In summary, this class is used to calculate a score for each predicted bbox based on how well it matches the processed bbox tensor in terms of IOU and classification score. The score is used in the CAM method to generate a class activation map that highlights the regions of an image that are most important for a given class prediction made by a YOLOv5 computer vision model.

Also, sometimes the model output was not consistent. So, I used it this way.

if len(output.shape)==2:
            output = torch.unsqueeze(output,dim=0)

assert len(output.shape) == 3

More Explanation On Score

In order to determine which pixels have the most impact on the prediction for our boxes, we calculate a score by back-propagating information from the model. This score is essentially a form of loss, but it is useful for interpretability purposes.

To calculate the score, there are multiple ways to approach it. One common method is to sum all related class numbers. This is similar to approach taken here. I have implemented this approach in YOLOBoxScoreTarget.

Maybe it would be a little more clear if you take a look at image below.


There is also another method that Grad-CAM library proposes here. This is implemented for Faster-RCNN and I’ve taken this approach on YOLOBoxScoreTarget2.

Here’s the procedure:

  • For each bounding box, I obtain 5 most similiar ones based on IOU score.
  • Then I take a mean of class_scores of those 5 boxes.
  • I add all these values to score.
  • Finally, The library would call backward on that score.

Here’s the image: method_iou

Here’s the code:

bboxes_processed = xywh2xyxy(output[..., :4])
iou_scores = torchvision.ops.box_iou(self.predicted_bbox[:, :4], bboxes_processed[0])
_, topk_iou_indices = iou_scores.topk(k=10, dim=-1)  # get top 10 similar boxes for each of them
score = torch.tensor([0.0], requires_grad=True)
softmax_result = F.softmax(values)
class_score = (output[0, indices, 5 + class_idx] * softmax_result).sum()
confidence = (output[0, indices, 4] * softmax_result).sum()
x_c = (output[0, indices, 0] * softmax_result).sum()
y_c = (output[0, indices, 1]* softmax_result).sum()
h = (output[0, indices, 2] * softmax_result).sum()
w = (output[0, indices, 3] * softmax_result).sum()

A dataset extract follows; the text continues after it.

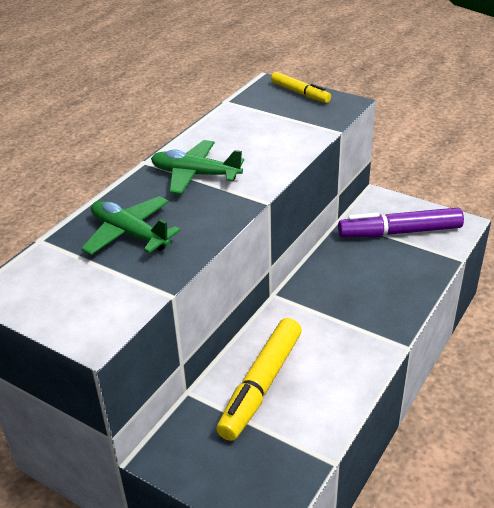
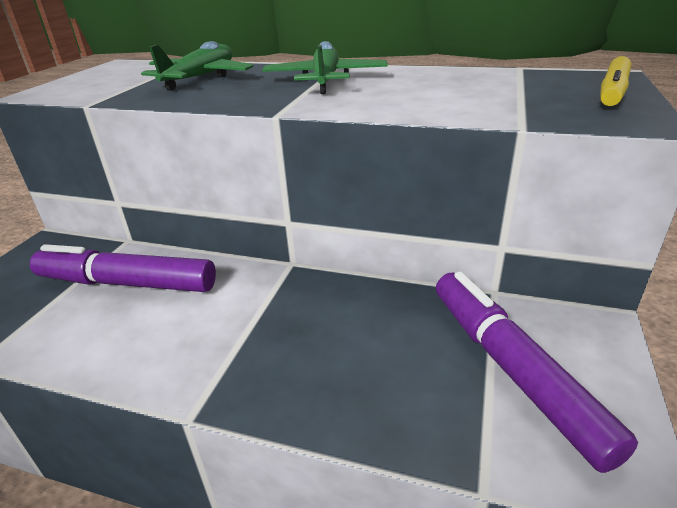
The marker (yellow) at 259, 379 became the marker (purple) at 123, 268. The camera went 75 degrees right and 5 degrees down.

However, there are some questions:

  • Why do you take softmax and then some over it? This is actually a form of taking weighted mean over relevant boxes. I’ve found through experiment that using weighted sum is better than mean or sum.

Also, there is a concern that if we use sum one box will dominate other boxes and if we use mean, we can not say that all boxes are important in the same way. Some have more overlap and should have more emphasis on them.

  • Why have you chosen to use 10 boxes? What not 1? Simple answer is because I see that It works better. Choosing to backward more boxes instead of one shows more information and it is also more robust to noise.